Es scheint in der Praxis offenbar einen sehr großen Spielraum zu geben.

Hier ist nicht der Raum für eine Diskussion darüber.
Nachdenklich macht es mich trotzdem.

Ich habe nicht die Erfahrung mit dem Rentensystem. Es ist mein erster Antrag und ich habe mir Anfang Januar keine Illusionen über Ablauf des Verfahrens oder den Ausgang gemacht, als ich ihn nach drei mal drei Monaten Rehaaufeinhalten schweren Herzens gestellt habe. Die Begutachtungen durch meine private Berufsunfähigkeitsversicherung und auch die Pflegeeinstufung durch den Medizinischen Dienst der Krankenkassen liefen sehr schnell und durchweg unproblematisch, auch die Arbeitsagentur und der dortige medizinische Dienst haben sich mir gegenüber mehr als fair verhalten. Aber wahrscheinlich werde ich mich wieder zurück in den Alltag und das Erwerbsleben gekämpft haben, bevor es zu einem positiven Bescheid seitens meines Rententrägers kommt... Es ist ein großes Glück, weil ich weiß, dass ich diese Möglichkeit eines Tages wieder haben werde. Und es macht mich wütend, weil ich weiß, dass vielen Menschen diese Möglichkeit verwehrt bleibt und unser System sie nicht fair behandelt.

Aber wie gesagt, das gehört auf eine andere Plattform.
Ich werde meinen Eindruck an meinen Rententräger und auch an die Opferschutzbeauftrage in meinem Bundesland schicken. Ich weiß... das ist nicht viel, aber es ist ein wenig.
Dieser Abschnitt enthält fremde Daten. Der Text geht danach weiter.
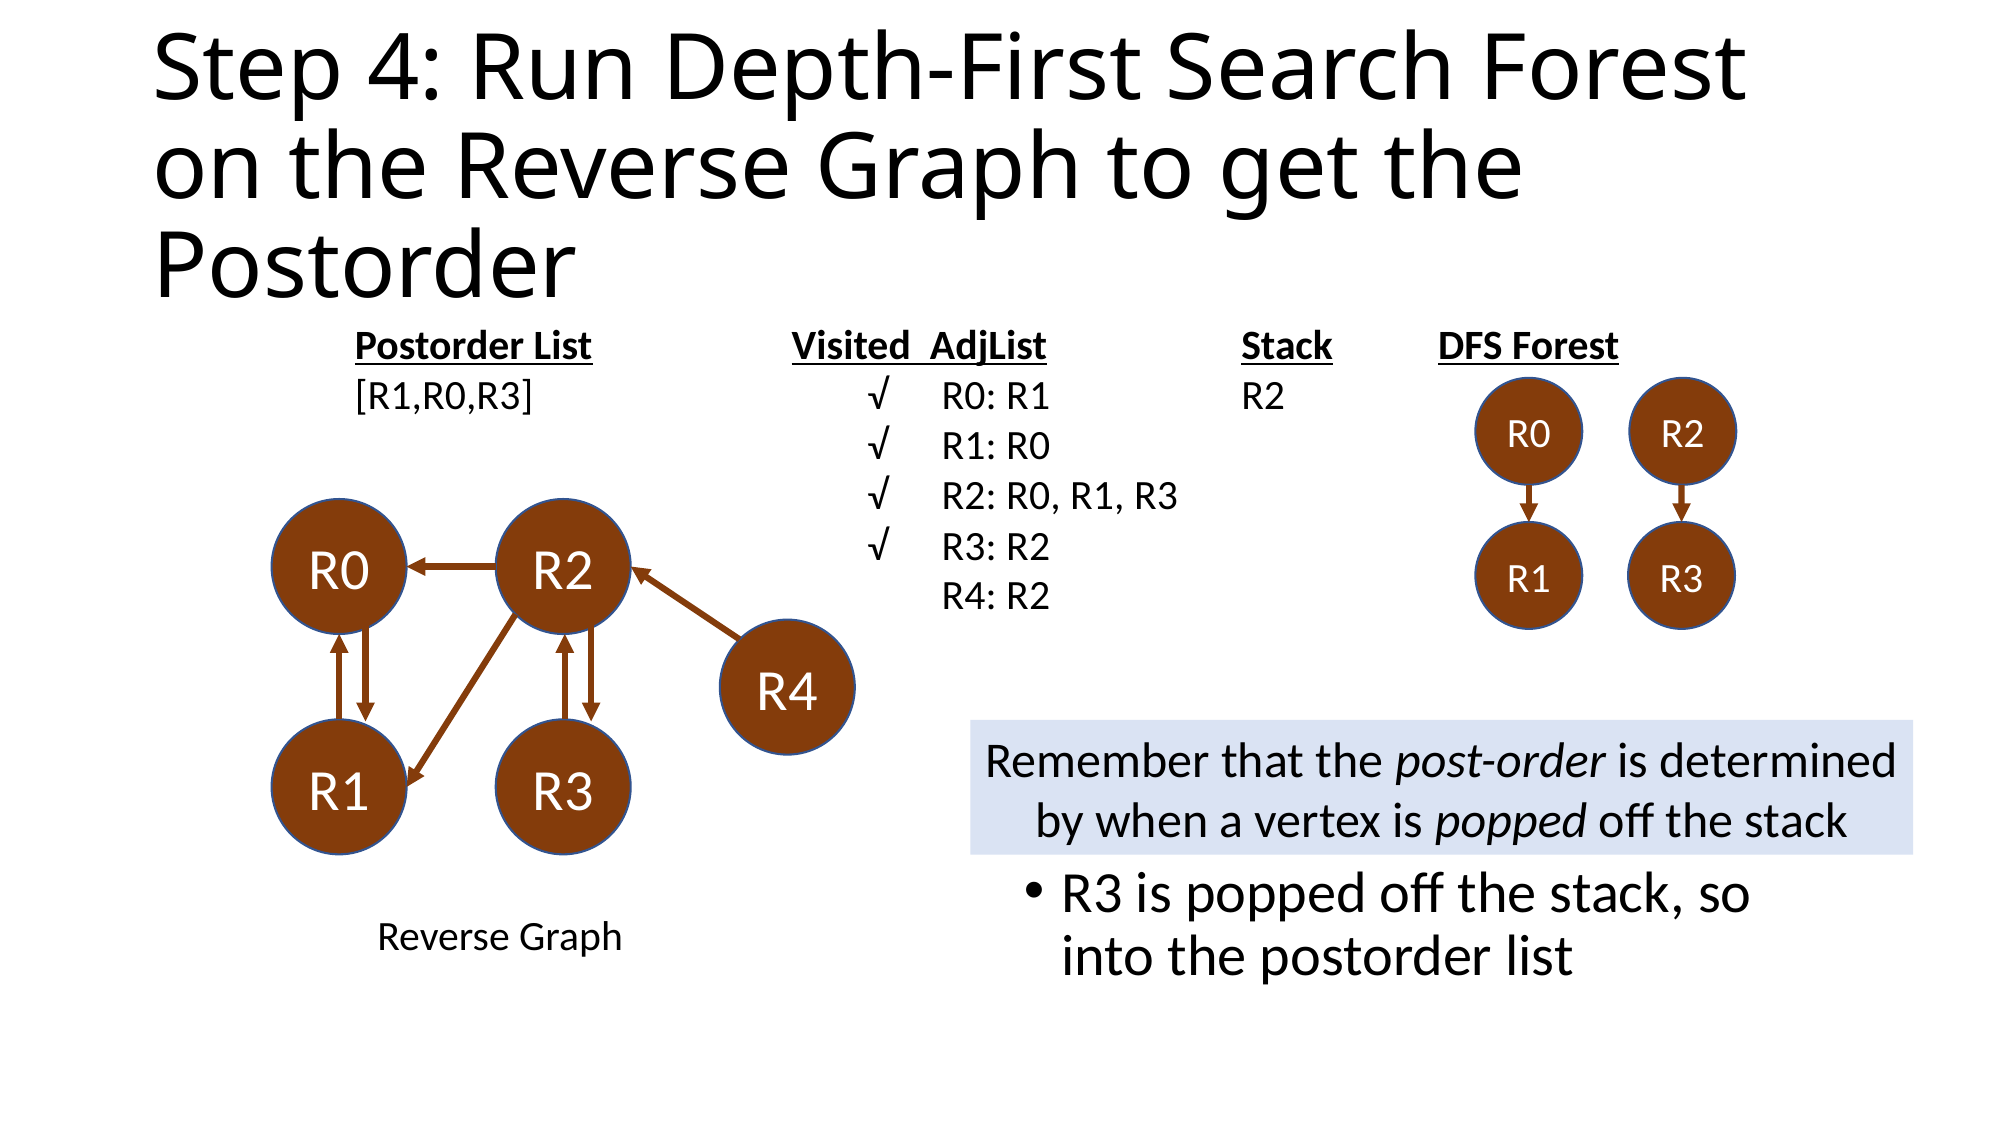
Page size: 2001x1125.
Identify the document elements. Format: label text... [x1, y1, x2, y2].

text_box Visited AdjList √ R0: R1 √ R1: R0 √ R2: R0, R1, R3 √ R3: R2 R4: R2 [776, 310, 1194, 626]
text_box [271, 499, 855, 855]
text_box Remember that the post-order is determined by when a vertex is popped off the stack [970, 719, 1914, 855]
text_box Stack R2 [1226, 310, 1348, 426]
text_box DFS Forest [1423, 310, 1635, 376]
text_box R3 [1627, 521, 1737, 630]
text_box R2 [1628, 376, 1738, 486]
text_box Postorder List [R1,R0,R3] [340, 310, 608, 426]
text_box R1 [1474, 520, 1584, 630]
text_box Reverse Graph [362, 901, 639, 967]
title Step 4: Run Depth-First Search Forest on the Reverse Graph to get the Postorder [137, 59, 1863, 278]
text_box R0 [1474, 376, 1584, 486]
text_box R3 is popped off the stack, so into the postorder list [1008, 855, 1839, 1125]
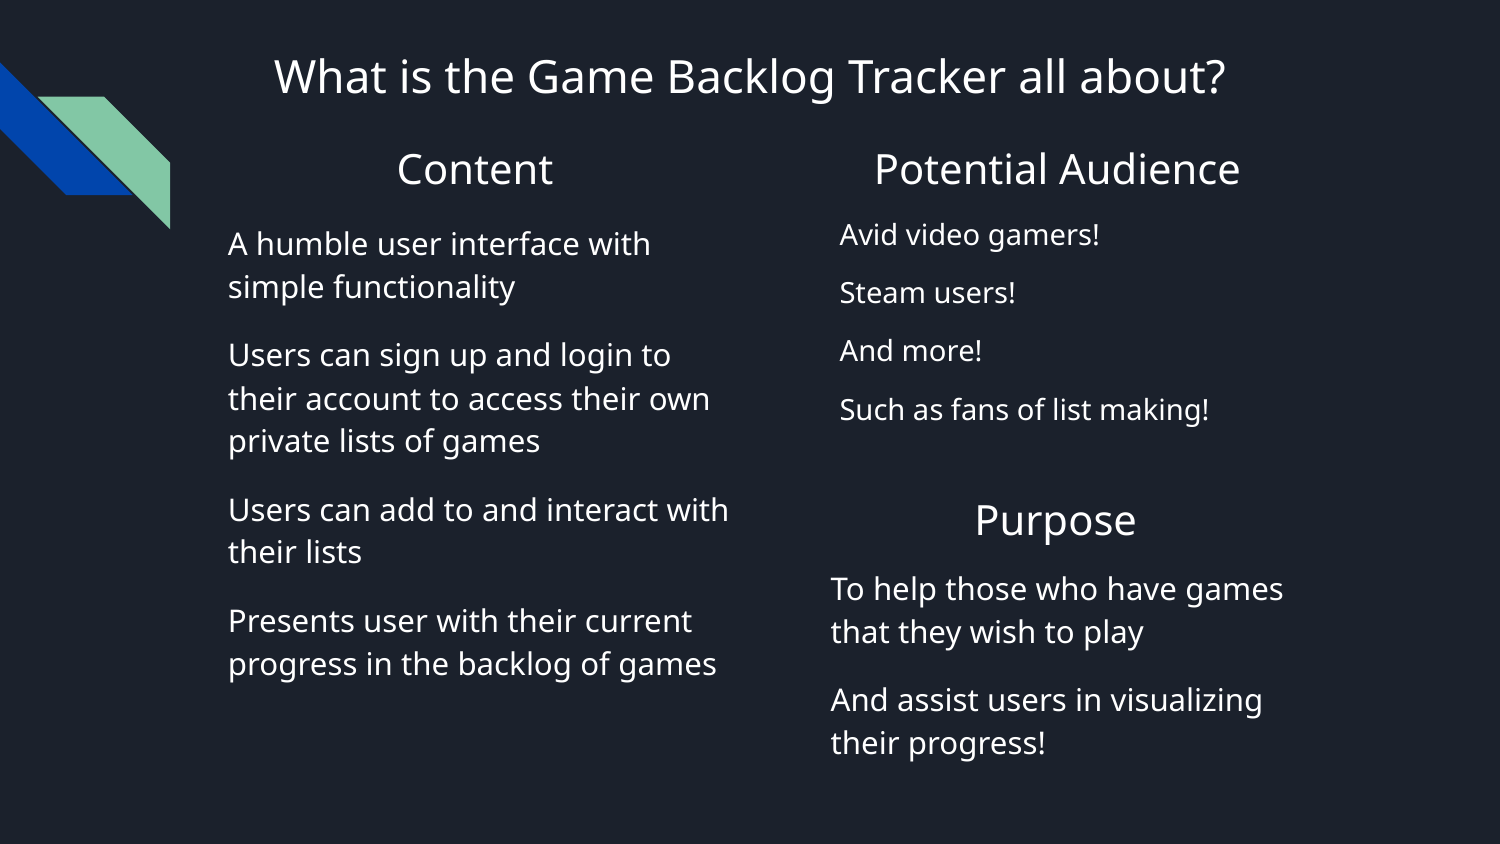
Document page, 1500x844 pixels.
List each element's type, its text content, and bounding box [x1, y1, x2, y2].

Als ob das jemand interessieren würde!
Was hat denn der Opferzuschutzbeauftragte damit zu tun?
Sehen Sich etwa als Opfer? Damit sind doch wohl eher härtere Fälle (z.B. Opfer von Verbrechen) gemeint.
Wenn Sie lächerlich machen wollen, dann nur zu!

von
Schorsch

Zitiert von: Daniela

Ich zb hatte noch nicht mal einen Gutachtertermin und trotzdem ist die Erwerbsminderungsrente sofort bewilligt worden.

Das ist in eindeutigen Fällen immer so.
Die meisten Fälle sind aber nicht eindeutig.

MfG

von
Naomi

So unterschiedlich sind die Erfahrungen.

Die Gutachter die ich bisher hatte waren alle dem Patienten recht zugetan, sie haben zugehört, nachgefragt und sich Mühe gegeben die Situation zu erfassen.

Stets stand am Ende das ich erwebsgemindert bin unter dem Gutachten. Die DRV kam dann jedoch immer gerne erst einmal zu einem anderen Ergebnis, das seltsamerweise immer nach einem Widerspruch durch einen Anwalt und mit der offensichtlichen Absich zur Not auch bis zum Sozialgericht zu ziehen revidiert wurde...

Ein Schelm wer böses dabei denkt!

Beim GDB nun genau das selbe, trotz zahlreicher Gutachten und ärztl. Berichte die eingereicht wurden, wurden neu dazugekommene ERkrankungen einfach nicht beachtet. Hier musste ich Klage am Sozialgericht einreichen und siehe da, schon kam der Bescheid vom Landesamt, dass man meinem Antrag nach nochmaliger Sichtung stattgibt... Geht doch, aber warum muss man Kranke zurätzlich immer noch so zwiebeln, als ob das was man hätte nicht schon reichen würde...

von
Ge-litten

Als ob das jemand interessieren würde!
Was hat denn der Opferzuschutzbeauftragte damit zu tun?
Sehen Sich etwa als Opfer? Damit sind doch wohl eher härtere Fälle (z.B. Opfer von Verbrechen) gemeint.
Wenn Sie lächerlich machen wollen, dann nur zu!
Opfer ist kein Gefühl sondern eine Tatsache.